Cruz, arqueología y santidad: Santa Elena de Constantinopla

Constantino y Elena

Hoy, según el calendario romano, la Iglesia recuerda a Santa Elena, madre del Emperador Constantino. Las iglesias orientales la recuerdan junto a su hijo el 21 de mayo. A pesar de pertenecer a una familia humilde llega a ser esposa del tetrarca Constancio Floro. Se divorcia de ella cuando necesita por motivos de estado contraer otro matrimonio. Su hijo Constantino la hará volver a la corte. Elena de Constantinopla destaca por su la búsqueda de los lugares santos mandando hacer excavaciones para encontrar la verdadera cruz de Cristo, hecho que se celebrará a partir de entonces el 3 de mayo, fiesta de la Invención de la Santa Cruz. Este hecho -las excavaciones- la han hecho patrona de los arqueólogos.

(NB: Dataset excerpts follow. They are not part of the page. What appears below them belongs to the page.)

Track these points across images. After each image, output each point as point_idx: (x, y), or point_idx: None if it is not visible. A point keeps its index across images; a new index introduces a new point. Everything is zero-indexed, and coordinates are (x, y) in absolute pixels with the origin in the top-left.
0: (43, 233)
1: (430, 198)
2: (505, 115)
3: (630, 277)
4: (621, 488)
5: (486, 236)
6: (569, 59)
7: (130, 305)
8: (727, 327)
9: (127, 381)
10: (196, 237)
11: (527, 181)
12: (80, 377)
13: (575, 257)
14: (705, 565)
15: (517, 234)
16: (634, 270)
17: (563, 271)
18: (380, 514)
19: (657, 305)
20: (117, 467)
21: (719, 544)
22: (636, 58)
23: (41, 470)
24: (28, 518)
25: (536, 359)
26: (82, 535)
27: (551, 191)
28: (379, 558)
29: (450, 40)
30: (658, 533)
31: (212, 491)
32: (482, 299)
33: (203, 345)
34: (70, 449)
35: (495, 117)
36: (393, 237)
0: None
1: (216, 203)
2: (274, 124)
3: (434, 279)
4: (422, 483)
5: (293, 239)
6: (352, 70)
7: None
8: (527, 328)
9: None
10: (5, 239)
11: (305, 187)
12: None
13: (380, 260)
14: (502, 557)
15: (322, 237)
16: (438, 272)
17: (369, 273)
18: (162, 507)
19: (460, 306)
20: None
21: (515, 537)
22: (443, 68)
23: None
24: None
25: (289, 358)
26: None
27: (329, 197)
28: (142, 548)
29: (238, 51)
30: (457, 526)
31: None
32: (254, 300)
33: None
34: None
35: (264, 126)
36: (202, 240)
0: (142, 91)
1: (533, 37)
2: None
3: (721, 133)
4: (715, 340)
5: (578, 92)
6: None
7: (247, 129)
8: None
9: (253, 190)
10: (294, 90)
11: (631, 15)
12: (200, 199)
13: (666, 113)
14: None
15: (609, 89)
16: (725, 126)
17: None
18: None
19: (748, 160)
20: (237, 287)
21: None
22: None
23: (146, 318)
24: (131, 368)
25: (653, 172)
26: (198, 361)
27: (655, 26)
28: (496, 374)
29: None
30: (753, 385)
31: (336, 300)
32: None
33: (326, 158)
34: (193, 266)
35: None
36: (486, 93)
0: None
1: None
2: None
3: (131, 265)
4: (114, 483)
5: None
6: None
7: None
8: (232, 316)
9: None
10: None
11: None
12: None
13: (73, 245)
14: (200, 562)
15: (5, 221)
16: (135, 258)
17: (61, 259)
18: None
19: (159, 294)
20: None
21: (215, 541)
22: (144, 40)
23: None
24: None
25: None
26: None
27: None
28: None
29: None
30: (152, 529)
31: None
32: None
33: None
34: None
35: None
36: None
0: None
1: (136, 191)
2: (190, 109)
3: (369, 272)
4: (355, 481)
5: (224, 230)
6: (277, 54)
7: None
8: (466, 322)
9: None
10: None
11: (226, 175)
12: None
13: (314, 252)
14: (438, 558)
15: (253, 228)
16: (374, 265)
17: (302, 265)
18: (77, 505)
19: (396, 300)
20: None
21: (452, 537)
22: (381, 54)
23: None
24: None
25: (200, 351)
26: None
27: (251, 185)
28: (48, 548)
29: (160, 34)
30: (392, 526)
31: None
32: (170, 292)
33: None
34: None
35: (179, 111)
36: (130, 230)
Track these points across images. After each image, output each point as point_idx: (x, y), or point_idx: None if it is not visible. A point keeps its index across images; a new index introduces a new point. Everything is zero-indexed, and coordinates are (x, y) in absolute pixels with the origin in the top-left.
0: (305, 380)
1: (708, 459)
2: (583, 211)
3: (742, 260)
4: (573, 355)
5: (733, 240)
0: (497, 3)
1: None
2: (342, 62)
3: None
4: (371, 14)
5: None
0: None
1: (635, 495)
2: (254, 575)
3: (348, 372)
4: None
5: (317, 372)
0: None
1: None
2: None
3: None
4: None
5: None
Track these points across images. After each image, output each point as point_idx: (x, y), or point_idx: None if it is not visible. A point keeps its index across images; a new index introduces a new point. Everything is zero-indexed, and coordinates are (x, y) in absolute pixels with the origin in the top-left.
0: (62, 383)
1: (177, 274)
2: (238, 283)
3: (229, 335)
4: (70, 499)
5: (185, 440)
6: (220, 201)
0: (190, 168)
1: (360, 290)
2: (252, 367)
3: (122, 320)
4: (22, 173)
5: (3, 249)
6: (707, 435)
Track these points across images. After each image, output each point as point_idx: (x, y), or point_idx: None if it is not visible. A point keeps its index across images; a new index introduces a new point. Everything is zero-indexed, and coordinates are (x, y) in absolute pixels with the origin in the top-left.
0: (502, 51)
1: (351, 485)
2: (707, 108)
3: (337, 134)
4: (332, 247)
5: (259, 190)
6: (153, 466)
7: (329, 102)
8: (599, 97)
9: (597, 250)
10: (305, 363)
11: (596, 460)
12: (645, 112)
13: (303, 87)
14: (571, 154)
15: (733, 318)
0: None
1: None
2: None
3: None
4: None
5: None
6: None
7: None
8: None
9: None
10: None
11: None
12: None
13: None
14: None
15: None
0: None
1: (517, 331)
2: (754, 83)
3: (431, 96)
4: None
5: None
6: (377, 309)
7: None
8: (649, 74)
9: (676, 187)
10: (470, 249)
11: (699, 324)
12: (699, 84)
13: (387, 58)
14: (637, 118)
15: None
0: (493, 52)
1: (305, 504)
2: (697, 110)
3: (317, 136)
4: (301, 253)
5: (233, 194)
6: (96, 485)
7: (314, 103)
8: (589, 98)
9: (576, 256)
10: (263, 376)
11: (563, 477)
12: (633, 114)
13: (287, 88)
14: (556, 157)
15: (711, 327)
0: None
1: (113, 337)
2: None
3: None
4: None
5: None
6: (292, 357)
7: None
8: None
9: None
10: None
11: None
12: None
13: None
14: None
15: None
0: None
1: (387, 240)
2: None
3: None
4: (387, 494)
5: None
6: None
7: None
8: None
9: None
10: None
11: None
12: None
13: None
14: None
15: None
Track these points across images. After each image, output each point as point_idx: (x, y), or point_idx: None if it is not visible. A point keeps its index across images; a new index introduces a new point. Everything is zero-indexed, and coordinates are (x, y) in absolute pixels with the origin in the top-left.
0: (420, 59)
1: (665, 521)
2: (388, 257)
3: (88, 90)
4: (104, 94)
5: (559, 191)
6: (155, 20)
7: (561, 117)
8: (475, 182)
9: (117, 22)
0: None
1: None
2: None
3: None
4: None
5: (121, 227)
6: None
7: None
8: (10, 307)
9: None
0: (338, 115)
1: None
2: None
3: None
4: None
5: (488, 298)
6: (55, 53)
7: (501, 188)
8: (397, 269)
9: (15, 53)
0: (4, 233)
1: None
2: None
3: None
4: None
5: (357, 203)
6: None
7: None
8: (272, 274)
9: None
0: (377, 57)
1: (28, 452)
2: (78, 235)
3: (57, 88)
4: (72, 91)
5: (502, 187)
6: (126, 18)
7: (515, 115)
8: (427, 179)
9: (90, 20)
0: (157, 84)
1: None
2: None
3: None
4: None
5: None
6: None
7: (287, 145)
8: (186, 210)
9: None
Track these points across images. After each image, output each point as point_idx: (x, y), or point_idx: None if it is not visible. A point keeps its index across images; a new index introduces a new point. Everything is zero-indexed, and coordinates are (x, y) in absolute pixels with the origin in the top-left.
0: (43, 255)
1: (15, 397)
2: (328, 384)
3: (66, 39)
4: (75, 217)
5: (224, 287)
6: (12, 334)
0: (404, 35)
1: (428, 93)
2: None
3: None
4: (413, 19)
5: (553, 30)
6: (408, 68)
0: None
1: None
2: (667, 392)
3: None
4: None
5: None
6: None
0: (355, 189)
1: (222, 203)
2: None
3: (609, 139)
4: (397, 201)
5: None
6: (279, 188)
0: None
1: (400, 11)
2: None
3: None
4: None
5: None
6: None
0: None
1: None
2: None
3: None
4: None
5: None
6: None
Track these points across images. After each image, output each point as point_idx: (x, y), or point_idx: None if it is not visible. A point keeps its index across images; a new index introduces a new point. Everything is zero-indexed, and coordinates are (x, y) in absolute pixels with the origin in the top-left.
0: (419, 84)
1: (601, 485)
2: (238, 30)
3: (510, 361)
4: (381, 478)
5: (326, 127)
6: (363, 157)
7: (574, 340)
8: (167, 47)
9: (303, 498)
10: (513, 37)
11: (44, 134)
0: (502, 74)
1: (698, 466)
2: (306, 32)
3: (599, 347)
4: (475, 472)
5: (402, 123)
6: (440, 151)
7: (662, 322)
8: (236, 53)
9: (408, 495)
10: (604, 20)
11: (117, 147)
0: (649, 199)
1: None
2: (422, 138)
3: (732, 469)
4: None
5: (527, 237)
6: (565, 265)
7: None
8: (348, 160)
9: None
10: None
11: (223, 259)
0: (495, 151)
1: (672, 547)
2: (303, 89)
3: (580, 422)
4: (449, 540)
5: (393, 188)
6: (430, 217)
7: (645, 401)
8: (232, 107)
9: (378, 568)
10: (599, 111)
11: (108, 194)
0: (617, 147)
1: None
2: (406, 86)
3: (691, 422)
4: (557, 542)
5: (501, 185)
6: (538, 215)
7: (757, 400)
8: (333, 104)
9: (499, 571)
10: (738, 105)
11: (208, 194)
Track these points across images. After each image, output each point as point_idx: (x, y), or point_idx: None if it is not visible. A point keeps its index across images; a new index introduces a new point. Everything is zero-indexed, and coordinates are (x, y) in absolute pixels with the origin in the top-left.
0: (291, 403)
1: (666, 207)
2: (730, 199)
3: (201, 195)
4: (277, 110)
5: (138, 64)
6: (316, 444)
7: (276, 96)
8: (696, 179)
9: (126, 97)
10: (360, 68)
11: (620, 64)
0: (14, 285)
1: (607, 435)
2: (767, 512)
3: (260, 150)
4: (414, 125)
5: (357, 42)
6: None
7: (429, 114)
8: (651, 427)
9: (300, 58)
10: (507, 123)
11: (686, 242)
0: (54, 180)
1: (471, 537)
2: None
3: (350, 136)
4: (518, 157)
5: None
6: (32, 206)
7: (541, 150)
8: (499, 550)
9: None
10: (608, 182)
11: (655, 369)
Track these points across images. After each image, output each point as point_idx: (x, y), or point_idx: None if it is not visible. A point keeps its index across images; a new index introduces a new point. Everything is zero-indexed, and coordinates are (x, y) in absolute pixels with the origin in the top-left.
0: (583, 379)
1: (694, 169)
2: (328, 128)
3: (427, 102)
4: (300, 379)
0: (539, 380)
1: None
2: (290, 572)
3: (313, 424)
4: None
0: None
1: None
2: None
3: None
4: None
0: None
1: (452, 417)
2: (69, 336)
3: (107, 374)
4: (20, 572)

Eusebio de Cesarea, en la obra dedicada a Constantino, hace referencia a su vida de piedad y entrega a Dios:

«La madre del emperador ensalzó con edificaciones sublimes el recuerdo del  ascenso a los cielos del Salvador del universo, sobre el monte de los Olivos, erigiendo arriba en la cumbre, junto a la misma cima del monte, el sacro recinto de  una iglesia. También allí fundó un oratorio en honor del Salvador que en ese lugar  se detuvo, toda vez que un relato fidedigno sostiene que en ese lugar, en la  misma cueva del Salvador del universo, inició a sus discípulos en los arcanos misterios. Igualmente enalteció el emperador ahí mismo al rey universal con  toda suerte de acicaladas ofrendas. 
Ahí están, pues, las dos venerables y magníficas iglesias, dignas de perpetua memoria, que la augusta Helena, madre religiosísima de un religiosísimo emperador, fundó como testimonio de su reverente sentimiento, en honor de Dios su salvador, sobre las dos místicas cuevas, cooperando su hijo con el subsidio de su poder imperial. No tardó la anciana en recoger su merecido fruto: una vez recorrido con felicidad colmada todo el arco de su vida «hasta el umbral mismo de la vejez» , después de haber repartido de palabra y obra las bien floridas simientes de los preceptos redentores, y después, cuando ya había consumado una vida así, en sosiego e indolora, disponiendo todavía de todo el vigor del cuerpo y del alma, halló, por todo esto, un final digno de su piedad, y la recompensa justa, incluso en el mismo decurso de su vida. Porque, efectivamente, al tiempo que recorría todo el Oriente con el boato de la autoridad imperial, mil dones repartió a los habitantes de cada ciudad en su conjunto, o individualmente a todo el que se le acercaba; mil dones distribuyó con liberal mano a los contingentes militares; incontable es cuanto dio a los pobres, desnudos y abandonados, a unos haciendo entrega de cantidades de dinero, a otros proveyendo abundantemente para el abrigo de sus cuerpos; libertó a no pocos oprimidos por los padecimientos de las cárceles y de las minas, rescató a otros sometidos al abuso de la prepotencia, y hubo quien fue traído del destierro. En posesión de una gran nombradía por tales obras, no descuidó por ello la otra piedad, la que se debe a Dios: dejábase ver por todos yendo asiduamente a la iglesia, y ornaba con espléndidos objetos las casas de oración, sin jamás pasar por alto los templos de las ciudades más pequeñas. En suma, podía verse a aquella dama admirable mezclarse con la multitud en grave y severa indumentaria, y hacer patente su fe en Dios mediante cualquier acción piadosa a su alcance. 
Cuando, tras haber llenado un espacio de vida bastante largo, fue llamada a una mejor suerte, a la edad aproximadamente de ochenta años, estando ya  justo al límite, otorgó su última voluntad declarando por testamento herederos a  su hijo unigénito, único emperador y señor del universo, así como a los césares, hijos de éste y nietos suyos, distribuyendo entre cada uno de ellos las propiedades personales que poseía repartidas por todo el imperio. No bien hubo testado de  esta manera, clausuró el final de su vida, estando presente y a su lado el noble hijo que la asistía y la cogía de las manos; de modo que, si bien se piensa, a uno podía razonablemente parecer que aquella tres veces bienaventurada no murió, antes bien experimentó en toda la acepción del término el cambio y la transmigración de la vida terrenal a la celeste. Pues es lo cierto que los elementos primigenios de su alma veníanse a transformar en la esencia incorruptible y angélica, y era acogida por su Salvador».

Eusebio de Cesarea, Vita Constantini, III. 43-47. Traducción tomada de: Martín Gurruchaga (tr.), Eusebio de Cesarea. Vida de Constantino, Ed. Gredos (Madrid 2010).